• Set problem a
Revise the rows below, replacing "that clock" with "this watch" and leaving everything else unchanged. Leave the pictures out of your answer.

• Excerpted text
This weekend I finished penning my next piece for Patriots of the American Revolution. The article presents the story behind Thomas Paine’s controversial publication “The Age of Reason.” As the subject of religion and the Founding Fathers is debated ad nauseam, and due to the fact these guys have given us a plethora of contradictory quotes that can be used to support both pro- and anti-religious agendas, it’s actually nice to see someone who was absolutely clear in their convictions. I don’t believe anyone will ever argue that Thomas Paine was fond of organized religion, the bible, or the church. He pretty much detested all of them. My article goes into detail of his spiritual beliefs (or lack thereof), as well as the background to as why he wrote “The Age of Reason” in the tone that he did. What I find most curious (especially after writing this article) is how folks like Glenn Beck can hijack the persona of Thomas Paine in order to support their own political agendas. The irony is that Paine was radically progressive, and in some ways, socialist.

• Data rows
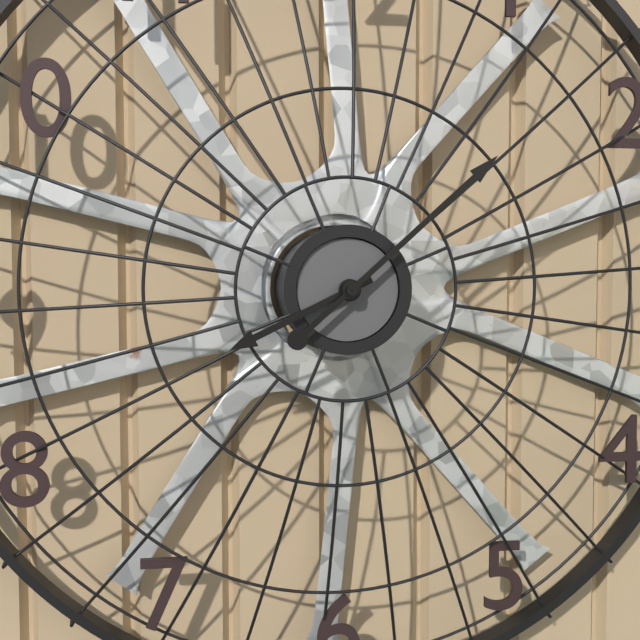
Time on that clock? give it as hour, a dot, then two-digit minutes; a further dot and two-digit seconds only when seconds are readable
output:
8.08
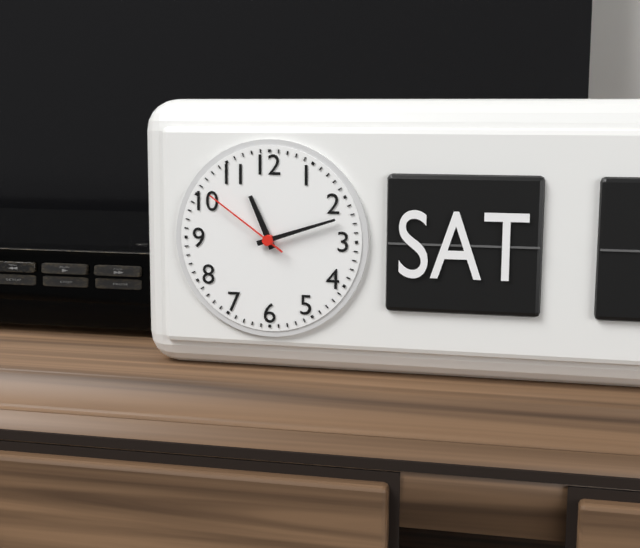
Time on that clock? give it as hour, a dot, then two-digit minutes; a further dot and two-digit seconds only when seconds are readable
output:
11.12.51
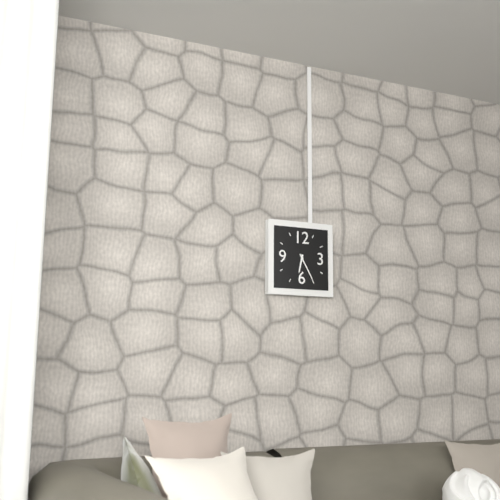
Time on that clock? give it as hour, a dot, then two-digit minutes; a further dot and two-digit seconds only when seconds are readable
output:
6.25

• Set problem b
Say whether each statement agrees with the passage on Thomas Paine above, and support each answer with the deciding words of the passage, quoted exactly. (i) The writer finished the piece for Patriots of the American Revolution over the weekend. (ii) The writer describes Paine as radically conservative.

• Exercise solution a
Time on this watch? give it as hour, a dot, then two-digit minutes; a further dot and two-digit seconds only when seconds are readable
output:
8.08
Time on this watch? give it as hour, a dot, then two-digit minutes; a further dot and two-digit seconds only when seconds are readable
output:
11.12.51
Time on this watch? give it as hour, a dot, then two-digit minutes; a further dot and two-digit seconds only when seconds are readable
output:
6.25

• Exercise solution b
(i) Yes: "This weekend I finished penning my next piece for Patriots of the American Revolution."
(ii) No: "The irony is that Paine was radically progressive, and in some ways, socialist."